▶ _Activity_: Could you repeat the records below exactly, leaving the pictures out?

* * * * *

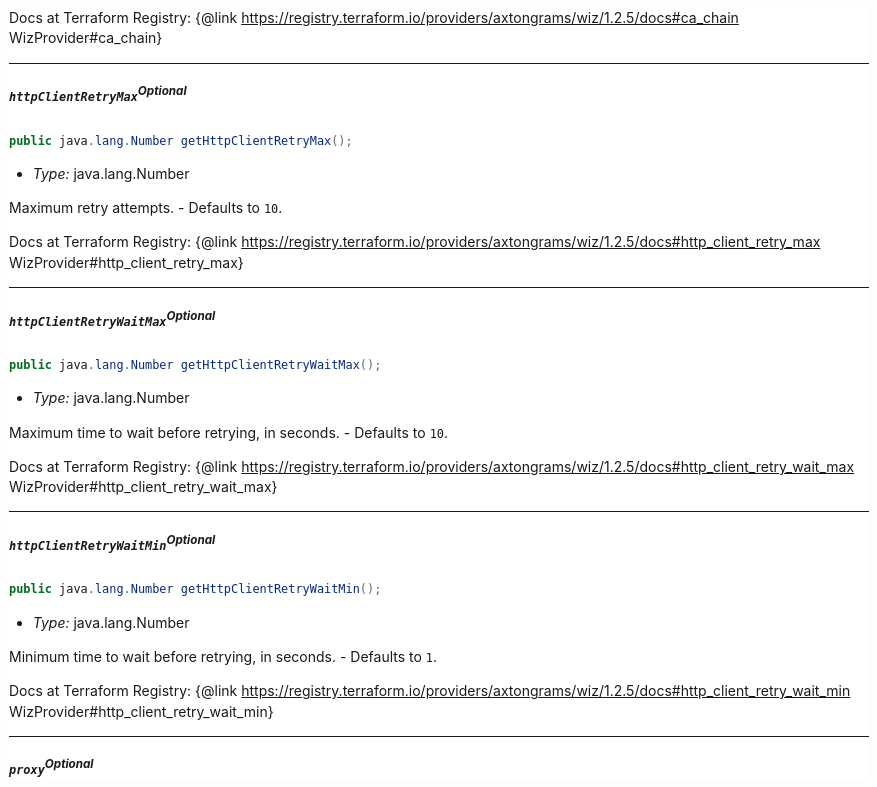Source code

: Docs at Terraform Registry: {@link https://registry.terraform.io/providers/axtongrams/wiz/1.2.5/docs#ca_chain WizProvider#ca_chain}

---

##### `httpClientRetryMax`<sup>Optional</sup> <a name="httpClientRetryMax" id="rhizo-co-terraform-provider-wiz.provider.WizProviderConfig.property.httpClientRetryMax"></a>

```java
public java.lang.Number getHttpClientRetryMax();
```

- *Type:* java.lang.Number

Maximum retry attempts.     - Defaults to `10`.

Docs at Terraform Registry: {@link https://registry.terraform.io/providers/axtongrams/wiz/1.2.5/docs#http_client_retry_max WizProvider#http_client_retry_max}

---

##### `httpClientRetryWaitMax`<sup>Optional</sup> <a name="httpClientRetryWaitMax" id="rhizo-co-terraform-provider-wiz.provider.WizProviderConfig.property.httpClientRetryWaitMax"></a>

```java
public java.lang.Number getHttpClientRetryWaitMax();
```

- *Type:* java.lang.Number

Maximum time to wait before retrying, in seconds.     - Defaults to `10`.

Docs at Terraform Registry: {@link https://registry.terraform.io/providers/axtongrams/wiz/1.2.5/docs#http_client_retry_wait_max WizProvider#http_client_retry_wait_max}

---

##### `httpClientRetryWaitMin`<sup>Optional</sup> <a name="httpClientRetryWaitMin" id="rhizo-co-terraform-provider-wiz.provider.WizProviderConfig.property.httpClientRetryWaitMin"></a>

```java
public java.lang.Number getHttpClientRetryWaitMin();
```

- *Type:* java.lang.Number

Minimum time to wait before retrying, in seconds.     - Defaults to `1`.

Docs at Terraform Registry: {@link https://registry.terraform.io/providers/axtongrams/wiz/1.2.5/docs#http_client_retry_wait_min WizProvider#http_client_retry_wait_min}

---

##### `proxy`<sup>Optional</sup> <a name="proxy" id="rhizo-co-terraform-provider-wiz.provider.WizProviderConfig.property.proxy"></a>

* * * * *

▶ _Response area_:
Source code

: Docs at Terraform Registry: {@link https://registry.terraform.io/providers/axtongrams/wiz/1.2.5/docs#ca_chain WizProvider#ca_chain}

---

##### `httpClientRetryMax`<sup>Optional</sup> <a name="httpClientRetryMax" id="rhizo-co-terraform-provider-wiz.provider.WizProviderConfig.property.httpClientRetryMax"></a>

```java
public java.lang.Number getHttpClientRetryMax();
```

- *Type:* java.lang.Number

Maximum retry attempts.     - Defaults to `10`.

Docs at Terraform Registry: {@link https://registry.terraform.io/providers/axtongrams/wiz/1.2.5/docs#http_client_retry_max WizProvider#http_client_retry_max}

---

##### `httpClientRetryWaitMax`<sup>Optional</sup> <a name="httpClientRetryWaitMax" id="rhizo-co-terraform-provider-wiz.provider.WizProviderConfig.property.httpClientRetryWaitMax"></a>

```java
public java.lang.Number getHttpClientRetryWaitMax();
```

- *Type:* java.lang.Number

Maximum time to wait before retrying, in seconds.     - Defaults to `10`.

Docs at Terraform Registry: {@link https://registry.terraform.io/providers/axtongrams/wiz/1.2.5/docs#http_client_retry_wait_max WizProvider#http_client_retry_wait_max}

---

##### `httpClientRetryWaitMin`<sup>Optional</sup> <a name="httpClientRetryWaitMin" id="rhizo-co-terraform-provider-wiz.provider.WizProviderConfig.property.httpClientRetryWaitMin"></a>

```java
public java.lang.Number getHttpClientRetryWaitMin();
```

- *Type:* java.lang.Number

Minimum time to wait before retrying, in seconds.     - Defaults to `1`.

Docs at Terraform Registry: {@link https://registry.terraform.io/providers/axtongrams/wiz/1.2.5/docs#http_client_retry_wait_min WizProvider#http_client_retry_wait_min}

---

##### `proxy`<sup>Optional</sup> <a name="proxy" id="rhizo-co-terraform-provider-wiz.provider.WizProviderConfig.property.proxy"></a>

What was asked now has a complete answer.